- _Supplied text_:
New Accounting Pronouncements
     The following discussions provide information about new accounting pronouncements that were issued by the Financial Accounting Standards Board (“FASB”) during 2006:
     FIN 48. In July 2006, the FASB issued Interpretation No. 48, “Accounting for Uncertainty in Income Taxes” (“FIN No. 48”). The Interpretation clarifies the accounting for income taxes by prescribing a minimum recognition threshold that a tax position is required to meet before being recognized in the financial statements. FIN No. 48 also provides guidance on measurement, classification, interim accounting and disclosure. FIN No. 48 is effective for fiscal years beginning after December 15, 2006. The Company adopted FIN 48 on January 1, 2007 and recorded no adjustment related to the adoption.
     SFAS 157. In September 2006, the FASB issued SFAS No. 157, “Fair Value Measures” (“SFAS 157”). SFAS 157 defines fair value, establishes a framework for measuring fair value and enhances disclosures about fair value measures required under other accounting pronouncements, but does not change existing guidance as to whether or not an instrument is carried at fair value. SFAS 157 is effective for fiscal years beginning after November 15, 2007. The Company is continuing to assess the impact of SFAS 157.

21


 

     SFAS 158. In September 2006, the FASB issued SFAS No. 158, “Employers’ Accounting for Defined Benefit Pension and other Postretirement Plans” (“SFAS 158”). Under SFAS 158, a business entity that sponsors one or more single-employer defined benefit plans is required to:
    recognize the funded status of a benefit plan in its balance sheet, measured as the difference between plan assets at fair value (with limited exceptions) and the benefit obligation,
 
    recognize as a component of other comprehensive income, net of tax, the gains or losses and prior service costs or credits that arise during the period, but are not recognized as components of net periodic benefit cost,
 
    measure defined benefit plan assets and obligations as of the date of the employer’s fiscal year-end statement of financial position and
 
    disclose in the notes to financial statements additional information about certain effects on net periodic benefit cost for the next fiscal year that arise from delayed recognition of the gains or losses, prior service costs or credits, and transition assets or obligations.

- _Extracted information_:
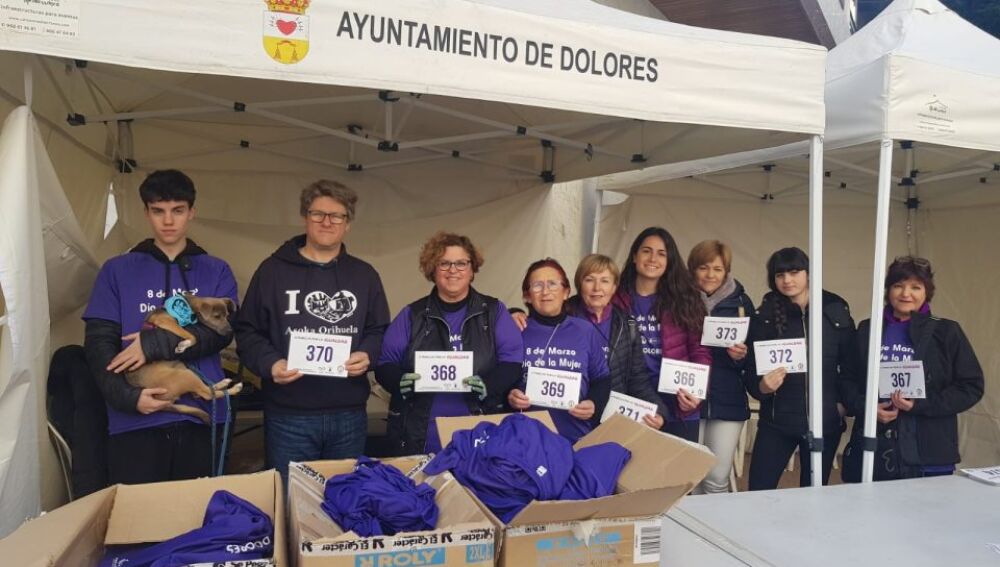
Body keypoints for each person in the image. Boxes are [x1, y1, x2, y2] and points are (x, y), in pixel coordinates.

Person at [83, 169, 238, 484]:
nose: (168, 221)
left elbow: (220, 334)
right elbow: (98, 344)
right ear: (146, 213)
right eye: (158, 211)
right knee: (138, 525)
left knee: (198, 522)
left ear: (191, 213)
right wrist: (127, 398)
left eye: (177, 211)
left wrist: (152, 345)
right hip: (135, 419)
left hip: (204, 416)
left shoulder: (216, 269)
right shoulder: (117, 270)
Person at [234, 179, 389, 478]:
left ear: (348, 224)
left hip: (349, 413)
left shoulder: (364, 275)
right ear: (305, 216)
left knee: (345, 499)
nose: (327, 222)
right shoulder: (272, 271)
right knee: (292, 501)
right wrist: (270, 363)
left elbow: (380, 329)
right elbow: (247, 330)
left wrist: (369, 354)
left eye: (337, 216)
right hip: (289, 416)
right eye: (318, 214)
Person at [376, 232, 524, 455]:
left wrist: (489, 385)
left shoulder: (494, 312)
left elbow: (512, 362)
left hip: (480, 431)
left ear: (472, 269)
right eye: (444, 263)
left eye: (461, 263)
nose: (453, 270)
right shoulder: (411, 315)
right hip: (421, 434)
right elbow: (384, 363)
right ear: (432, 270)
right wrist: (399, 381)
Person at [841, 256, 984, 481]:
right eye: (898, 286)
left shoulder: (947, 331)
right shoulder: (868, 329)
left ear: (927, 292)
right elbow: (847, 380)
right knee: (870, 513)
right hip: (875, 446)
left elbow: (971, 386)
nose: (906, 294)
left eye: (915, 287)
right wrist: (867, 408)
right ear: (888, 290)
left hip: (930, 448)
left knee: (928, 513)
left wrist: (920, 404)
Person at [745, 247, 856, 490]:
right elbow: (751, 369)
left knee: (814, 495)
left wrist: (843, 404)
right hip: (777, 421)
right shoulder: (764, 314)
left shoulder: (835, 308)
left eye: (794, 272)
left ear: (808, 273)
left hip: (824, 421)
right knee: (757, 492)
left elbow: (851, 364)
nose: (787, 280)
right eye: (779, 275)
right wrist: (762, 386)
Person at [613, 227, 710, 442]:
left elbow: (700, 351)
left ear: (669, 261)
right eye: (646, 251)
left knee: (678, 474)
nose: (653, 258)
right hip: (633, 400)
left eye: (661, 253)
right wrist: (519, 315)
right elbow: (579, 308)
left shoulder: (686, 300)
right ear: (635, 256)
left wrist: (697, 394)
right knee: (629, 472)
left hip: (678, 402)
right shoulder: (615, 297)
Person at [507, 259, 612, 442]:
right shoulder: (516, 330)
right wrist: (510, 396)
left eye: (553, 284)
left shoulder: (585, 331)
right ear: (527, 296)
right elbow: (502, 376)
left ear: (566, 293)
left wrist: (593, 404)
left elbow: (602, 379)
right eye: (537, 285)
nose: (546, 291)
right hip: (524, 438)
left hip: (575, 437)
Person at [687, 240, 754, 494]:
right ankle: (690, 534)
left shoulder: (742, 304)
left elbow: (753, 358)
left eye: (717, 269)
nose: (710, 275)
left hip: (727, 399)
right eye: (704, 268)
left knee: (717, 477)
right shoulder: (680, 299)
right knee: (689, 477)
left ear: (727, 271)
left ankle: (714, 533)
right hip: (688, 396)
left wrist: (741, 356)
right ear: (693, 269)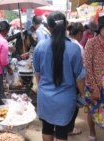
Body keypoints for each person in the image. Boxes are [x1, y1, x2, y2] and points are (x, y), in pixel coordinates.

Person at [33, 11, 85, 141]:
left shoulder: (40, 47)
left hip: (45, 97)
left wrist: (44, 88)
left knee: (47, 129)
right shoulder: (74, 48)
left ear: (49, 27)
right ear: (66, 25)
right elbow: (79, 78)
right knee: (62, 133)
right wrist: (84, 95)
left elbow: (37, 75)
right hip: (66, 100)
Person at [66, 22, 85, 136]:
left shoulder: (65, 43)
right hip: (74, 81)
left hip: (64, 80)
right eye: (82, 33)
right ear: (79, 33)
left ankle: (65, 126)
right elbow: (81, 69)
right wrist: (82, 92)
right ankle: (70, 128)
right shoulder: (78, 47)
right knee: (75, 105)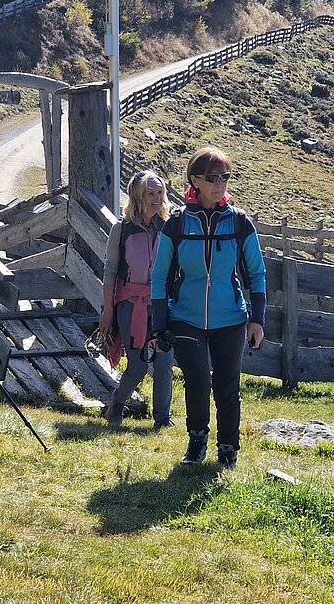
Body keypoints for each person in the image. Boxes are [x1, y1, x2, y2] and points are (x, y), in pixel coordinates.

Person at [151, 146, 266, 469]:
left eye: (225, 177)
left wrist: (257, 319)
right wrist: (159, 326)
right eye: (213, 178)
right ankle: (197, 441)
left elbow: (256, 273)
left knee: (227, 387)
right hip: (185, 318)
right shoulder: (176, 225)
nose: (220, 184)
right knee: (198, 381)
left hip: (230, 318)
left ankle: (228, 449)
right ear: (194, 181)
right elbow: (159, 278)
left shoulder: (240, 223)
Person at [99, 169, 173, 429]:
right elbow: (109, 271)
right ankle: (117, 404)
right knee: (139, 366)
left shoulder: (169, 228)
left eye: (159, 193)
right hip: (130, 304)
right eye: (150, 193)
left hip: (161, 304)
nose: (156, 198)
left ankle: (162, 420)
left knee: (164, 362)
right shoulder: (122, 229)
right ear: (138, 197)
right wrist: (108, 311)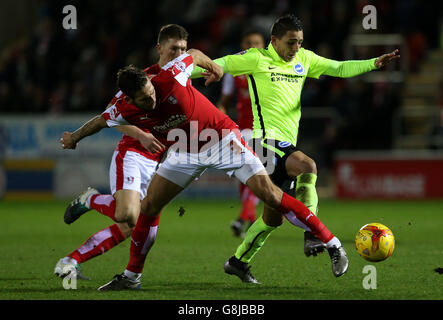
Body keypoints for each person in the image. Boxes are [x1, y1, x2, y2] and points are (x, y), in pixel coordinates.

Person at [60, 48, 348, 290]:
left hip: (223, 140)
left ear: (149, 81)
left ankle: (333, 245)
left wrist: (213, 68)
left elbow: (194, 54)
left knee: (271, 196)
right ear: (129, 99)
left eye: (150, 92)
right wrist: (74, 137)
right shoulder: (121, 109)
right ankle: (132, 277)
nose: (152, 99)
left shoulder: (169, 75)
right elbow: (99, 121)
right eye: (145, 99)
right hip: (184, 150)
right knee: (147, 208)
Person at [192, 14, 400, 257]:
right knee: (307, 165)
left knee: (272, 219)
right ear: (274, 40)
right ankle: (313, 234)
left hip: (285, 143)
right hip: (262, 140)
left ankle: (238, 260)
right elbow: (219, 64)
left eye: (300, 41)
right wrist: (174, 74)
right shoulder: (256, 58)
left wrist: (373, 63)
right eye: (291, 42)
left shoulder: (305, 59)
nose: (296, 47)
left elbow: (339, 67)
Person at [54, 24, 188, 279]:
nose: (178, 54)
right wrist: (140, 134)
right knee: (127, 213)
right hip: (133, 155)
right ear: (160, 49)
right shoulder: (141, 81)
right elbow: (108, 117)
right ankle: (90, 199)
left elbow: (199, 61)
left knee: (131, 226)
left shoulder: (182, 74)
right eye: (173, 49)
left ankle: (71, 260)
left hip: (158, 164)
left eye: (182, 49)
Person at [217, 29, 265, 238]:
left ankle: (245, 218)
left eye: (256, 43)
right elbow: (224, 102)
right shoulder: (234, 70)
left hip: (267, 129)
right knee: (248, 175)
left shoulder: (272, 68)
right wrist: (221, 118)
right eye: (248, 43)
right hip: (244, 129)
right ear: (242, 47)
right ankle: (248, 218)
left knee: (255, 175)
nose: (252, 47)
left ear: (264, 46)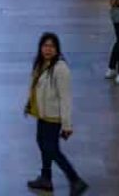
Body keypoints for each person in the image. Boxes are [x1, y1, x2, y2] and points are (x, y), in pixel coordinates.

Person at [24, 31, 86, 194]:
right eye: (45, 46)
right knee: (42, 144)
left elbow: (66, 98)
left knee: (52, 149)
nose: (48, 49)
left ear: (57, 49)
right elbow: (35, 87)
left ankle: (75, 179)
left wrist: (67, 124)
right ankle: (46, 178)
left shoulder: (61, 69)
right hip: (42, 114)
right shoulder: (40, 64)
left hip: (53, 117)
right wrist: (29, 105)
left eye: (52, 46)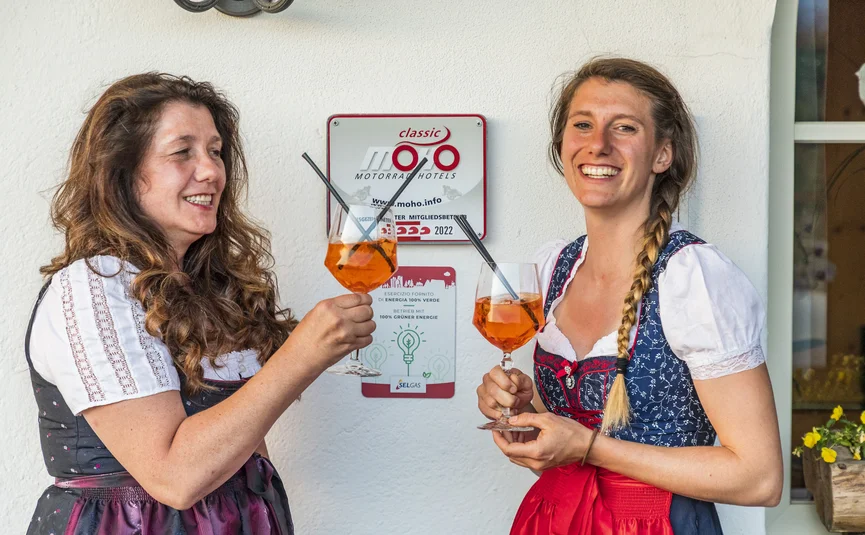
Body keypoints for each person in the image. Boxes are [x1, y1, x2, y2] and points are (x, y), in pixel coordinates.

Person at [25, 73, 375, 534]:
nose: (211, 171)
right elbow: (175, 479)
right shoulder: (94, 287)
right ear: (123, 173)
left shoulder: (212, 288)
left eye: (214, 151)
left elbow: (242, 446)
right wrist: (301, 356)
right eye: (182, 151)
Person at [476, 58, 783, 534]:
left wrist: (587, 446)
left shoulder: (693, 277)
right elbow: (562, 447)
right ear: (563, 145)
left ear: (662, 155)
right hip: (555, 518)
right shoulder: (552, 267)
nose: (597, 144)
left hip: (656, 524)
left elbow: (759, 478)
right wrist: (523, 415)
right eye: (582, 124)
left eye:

- _Activities_:
#1 In the accounting pronouncements text, on what date did the Company adopt FIN 48?
#2 List each FASB pronouncement discussed in the accounting pronouncements text, giving its number and title.
The material is separate from the accounting pronouncements text.

- _Written answers_:
#1 January 1, 2007.

#2
- Interpretation No. 48 (FIN No. 48), "Accounting for Uncertainty in Income Taxes"
- SFAS No. 157, "Fair Value Measures"
- SFAS No. 158, "Employers' Accounting for Defined Benefit Pension and other Postretirement Plans"